# Black and Decker 24v drill



## Shanomac21 (Dec 31, 2008)

I just picked this drill up for fifty dollars along with about 60 bits, has anybody heard anything about it?


----------



## Just Bill (Dec 29, 2008)

As a pro, I would never consider anything from B&D, and I don't even like the weight of the 18V drills. They wear you down fast if it is a long job. I will have to admit the price is good, if it lasts.


----------



## firehawkmph (Apr 26, 2008)

Shano,
Guess it depends on how much you are going to use it. Should be ok for the price. Home Depot had dewalt 18v drills on sale the day after thanksgiving for 99.00. Drill, two batteries and a charger in a nice plastic case. Good deal for dewalt. I bought two just for the batteries.
Mike Hawkins


----------



## Shanomac21 (Dec 31, 2008)

Thank you, I don't think I will be using it a whole lot, so I think it is worth the price.


----------



## Just Bill (Dec 29, 2008)

My friend got a Craftsman 19V drill for a birthday a couple of years ago. Very little usage in real time, both batts are dead. Drill is fine, but usually the batts cost almost as much as a new drill set.


----------



## GeorgeC (Jul 30, 2008)

Just Bill said:


> My friend got a Craftsman 19V drill for a birthday a couple of years ago. Very little usage in real time, both batts are dead. Drill is fine, but usually the batts cost almost as much as a new drill set.
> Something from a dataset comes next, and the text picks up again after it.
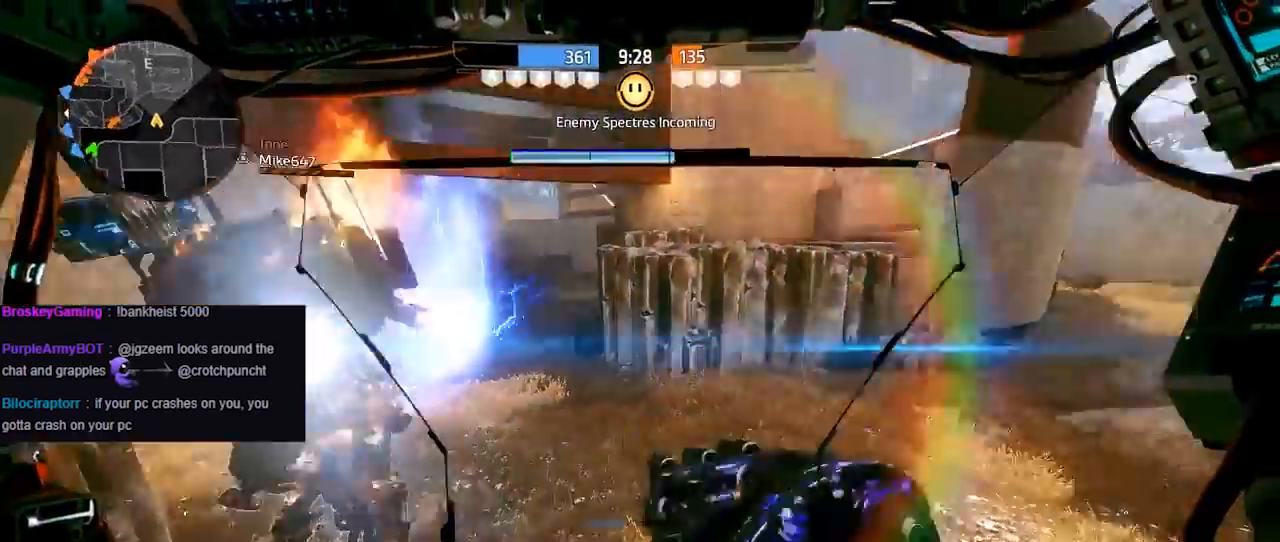
{"buttons": ["R3"], "left_stick": "up-right", "right_stick": "center", "events": [[117, "R3", "up"], [233, "R3", "down"], [500, "right_stick", "center"]]}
They have got cheaper. My Craftsman batteries are 4 or 5 years old and still going strong. A secret is to drain them completely before recharging.

G


----------



## Shanomac21 (Dec 31, 2008)

GeorgeC said:


> They have got cheaper. My Craftsman batteries are 4 or 5 years old and still going strong. A secret is to drain them completely before recharging.
> 
> G


Yeah, I have heard that is good to do.


----------



## mmtools (Aug 21, 2008)

This is a real common concern:furious: Battery "life" and cost to replace. Older Ni-cad batteries do better if you drain completely b4 recharging. Newer ones don't have a "memory" so it is not a concern. Ni-Mh types are similar. The Li-ion don't have memory, and should not be discharged. Every mfr. batteries are WAY $$$$.
It's as if they want you to "pack the landfill" and buy new tools


----------



## Admiral (Nov 9, 2007)

Sort of OT don't you think?? No criticism intended, but since when is a powered drill, cordless or not, considered a "hand tool?" Drills that are handtools are eggbeaters, yankee push drills, braces, or even an archimedes or a bow drill. Just a thought provoking, perhaps consciousness-raising note. 

BTW, if nobody here has tried the old yankee push drills, they are the best for installer types; the Bell System used to supply them as part of the basic kit for phone installers.

RN


----------



## aggreX (Aug 14, 2008)

Shanomac21 said:


> I just picked this drill up for fifty dollars along with about 60 bits, has anybody heard anything about it?


The BD drill will perform well for most DIY projects but 24V power tools tend to be heavy/large power tools. For the price you paid, replacement battery availability may not be a concern but it definitely can be an issue. IMO the 18V Ryobi is probably one of the best DIY drill line up because it offers great value/performance, battery availability+Li upgrade, and a wide-selection of optional power tools compatible with the same battery system.


----------



## jana88 (Jan 13, 2009)

Shanomac21 said:


> I just picked this drill up for fifty dollars along with about 60 bits, has anybody heard anything about it?


Seems a great deal!


----------